● WORK TO COMPLETE:
The output should match, line for line, the records from the line containing "wrist: (303, 216)" through the line containing "index pip: (154, 86)", with every picture left out.

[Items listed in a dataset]

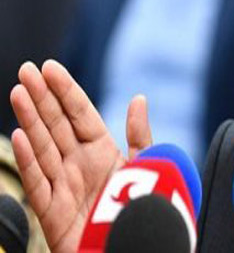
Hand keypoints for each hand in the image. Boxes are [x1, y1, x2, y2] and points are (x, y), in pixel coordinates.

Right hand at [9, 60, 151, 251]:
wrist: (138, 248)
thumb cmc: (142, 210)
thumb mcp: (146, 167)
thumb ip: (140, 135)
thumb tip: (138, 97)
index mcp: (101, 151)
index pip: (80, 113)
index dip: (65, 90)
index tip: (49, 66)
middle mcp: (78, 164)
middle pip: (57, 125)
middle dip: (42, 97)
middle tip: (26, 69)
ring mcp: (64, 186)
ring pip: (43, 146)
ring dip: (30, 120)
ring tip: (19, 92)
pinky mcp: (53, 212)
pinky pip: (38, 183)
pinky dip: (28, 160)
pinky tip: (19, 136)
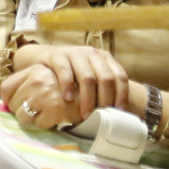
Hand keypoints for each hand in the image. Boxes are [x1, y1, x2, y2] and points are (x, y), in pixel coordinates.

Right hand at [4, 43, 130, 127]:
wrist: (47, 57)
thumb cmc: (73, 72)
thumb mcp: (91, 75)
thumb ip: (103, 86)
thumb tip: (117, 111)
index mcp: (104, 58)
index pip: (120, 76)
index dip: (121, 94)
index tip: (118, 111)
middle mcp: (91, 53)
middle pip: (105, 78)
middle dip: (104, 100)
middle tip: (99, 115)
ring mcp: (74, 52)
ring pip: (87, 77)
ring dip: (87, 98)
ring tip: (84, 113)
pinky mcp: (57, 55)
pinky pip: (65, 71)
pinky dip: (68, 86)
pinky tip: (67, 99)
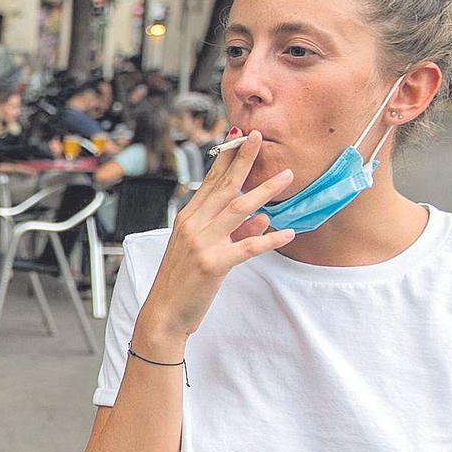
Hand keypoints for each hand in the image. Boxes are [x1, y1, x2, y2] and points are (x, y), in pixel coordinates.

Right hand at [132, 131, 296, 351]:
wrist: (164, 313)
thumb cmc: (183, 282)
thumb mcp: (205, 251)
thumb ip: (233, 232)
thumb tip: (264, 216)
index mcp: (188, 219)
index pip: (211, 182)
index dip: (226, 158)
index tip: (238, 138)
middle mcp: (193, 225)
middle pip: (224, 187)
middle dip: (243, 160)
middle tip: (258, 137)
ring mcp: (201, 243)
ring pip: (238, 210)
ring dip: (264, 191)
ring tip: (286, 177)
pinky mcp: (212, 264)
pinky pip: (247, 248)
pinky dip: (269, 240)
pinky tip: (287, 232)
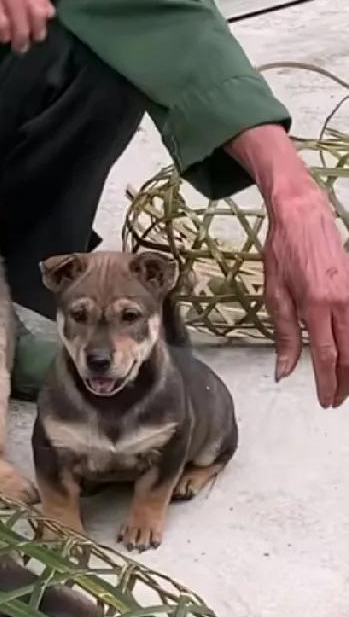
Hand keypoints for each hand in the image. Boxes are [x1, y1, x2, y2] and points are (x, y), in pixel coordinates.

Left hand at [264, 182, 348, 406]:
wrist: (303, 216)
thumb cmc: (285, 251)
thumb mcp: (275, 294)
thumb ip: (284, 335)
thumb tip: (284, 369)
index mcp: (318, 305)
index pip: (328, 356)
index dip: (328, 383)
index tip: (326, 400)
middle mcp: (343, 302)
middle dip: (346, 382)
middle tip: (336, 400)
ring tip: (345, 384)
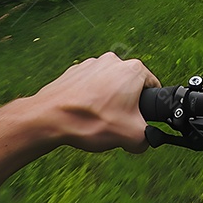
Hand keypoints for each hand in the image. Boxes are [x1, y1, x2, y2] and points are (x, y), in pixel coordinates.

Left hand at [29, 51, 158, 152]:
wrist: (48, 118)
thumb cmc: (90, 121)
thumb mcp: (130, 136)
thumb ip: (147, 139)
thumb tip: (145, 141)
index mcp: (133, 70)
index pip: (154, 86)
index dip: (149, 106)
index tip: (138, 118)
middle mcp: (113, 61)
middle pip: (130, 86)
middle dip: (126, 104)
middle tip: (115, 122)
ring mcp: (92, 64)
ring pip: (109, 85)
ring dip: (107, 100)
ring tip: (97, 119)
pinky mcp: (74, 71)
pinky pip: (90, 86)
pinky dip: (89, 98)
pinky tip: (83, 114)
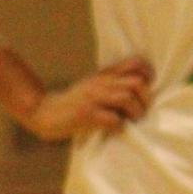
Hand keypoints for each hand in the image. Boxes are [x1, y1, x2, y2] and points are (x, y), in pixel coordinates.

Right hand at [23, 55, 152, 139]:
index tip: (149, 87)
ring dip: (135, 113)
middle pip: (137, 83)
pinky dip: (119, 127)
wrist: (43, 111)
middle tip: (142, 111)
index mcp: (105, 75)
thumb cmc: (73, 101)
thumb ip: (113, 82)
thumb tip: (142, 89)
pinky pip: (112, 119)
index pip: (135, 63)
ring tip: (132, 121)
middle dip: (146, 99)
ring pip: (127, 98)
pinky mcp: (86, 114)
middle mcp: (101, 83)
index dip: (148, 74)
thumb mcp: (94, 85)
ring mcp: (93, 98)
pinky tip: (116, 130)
==
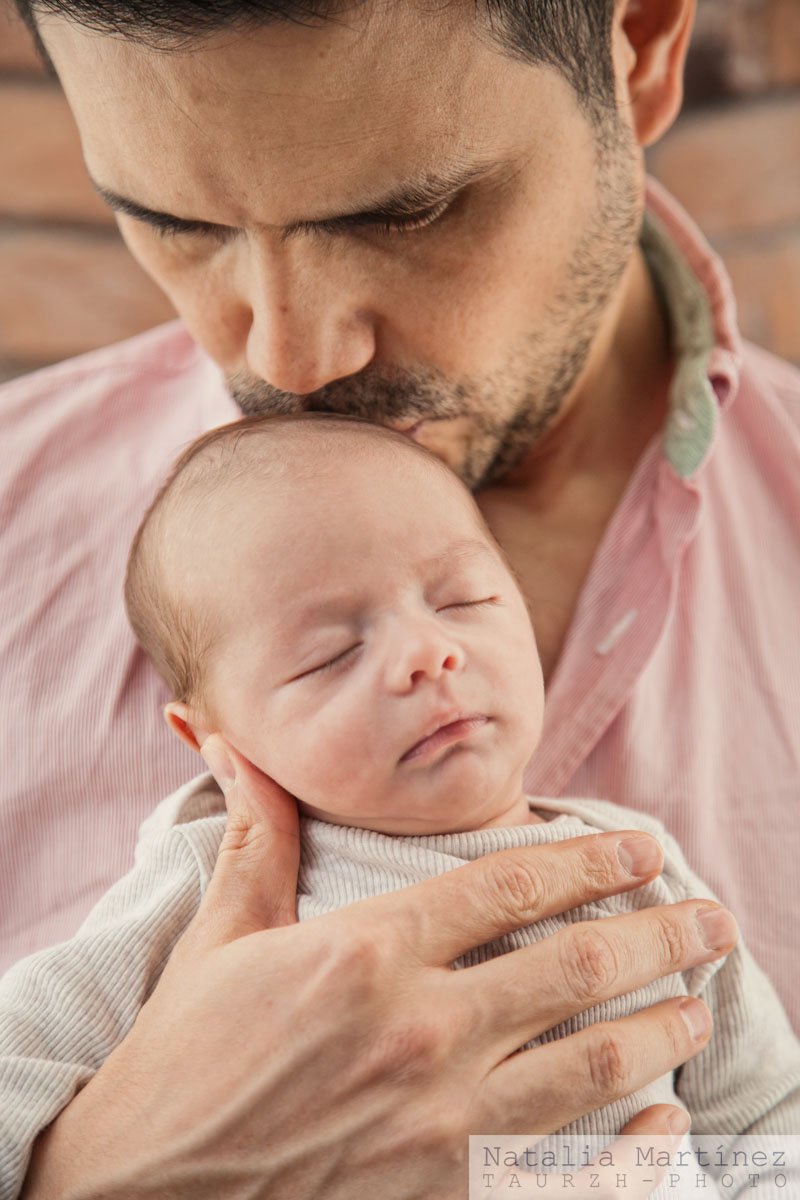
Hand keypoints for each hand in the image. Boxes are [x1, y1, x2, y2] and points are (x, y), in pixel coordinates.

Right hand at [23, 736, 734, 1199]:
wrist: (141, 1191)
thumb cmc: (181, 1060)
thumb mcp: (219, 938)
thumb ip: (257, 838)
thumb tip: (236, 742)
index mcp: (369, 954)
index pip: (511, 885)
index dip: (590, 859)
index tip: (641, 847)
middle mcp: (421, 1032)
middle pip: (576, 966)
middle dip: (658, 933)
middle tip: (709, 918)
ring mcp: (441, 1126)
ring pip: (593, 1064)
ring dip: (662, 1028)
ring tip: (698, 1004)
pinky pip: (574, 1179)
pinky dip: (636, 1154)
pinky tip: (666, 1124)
* * *
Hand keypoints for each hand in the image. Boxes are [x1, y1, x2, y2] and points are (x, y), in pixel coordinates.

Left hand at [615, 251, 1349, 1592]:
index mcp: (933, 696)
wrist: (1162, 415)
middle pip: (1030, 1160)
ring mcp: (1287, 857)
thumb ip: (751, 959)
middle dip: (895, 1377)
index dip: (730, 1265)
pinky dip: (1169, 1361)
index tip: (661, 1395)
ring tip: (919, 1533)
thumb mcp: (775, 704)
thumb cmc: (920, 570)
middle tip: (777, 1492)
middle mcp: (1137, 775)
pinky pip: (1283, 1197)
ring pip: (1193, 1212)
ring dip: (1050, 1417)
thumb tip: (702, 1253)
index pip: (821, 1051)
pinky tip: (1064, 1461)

● WRITTEN SOLUTION:
wrist: (303, 216)
thumb cmc: (285, 251)
thumb mcp: (275, 294)
thumb ip: (284, 335)
thumb tip: (284, 369)
index mcp: (318, 305)
index pip: (328, 356)
index dip: (328, 383)
index tip: (326, 400)
middle mcp: (343, 302)
middle dip: (346, 382)
middle tip: (336, 400)
ring tip: (345, 384)
Hand keypoints for each hand in the image. Boxes are [x1, y1, x2, y2] and points are (x, y), in pixel coordinates.

Left hand at [29, 51, 158, 152]:
wrist: (48, 118)
thumb cmc: (90, 121)
thumb mcp: (130, 136)
thumb ip: (147, 139)
thumb tip: (145, 141)
index mcp: (133, 70)
index pip: (154, 86)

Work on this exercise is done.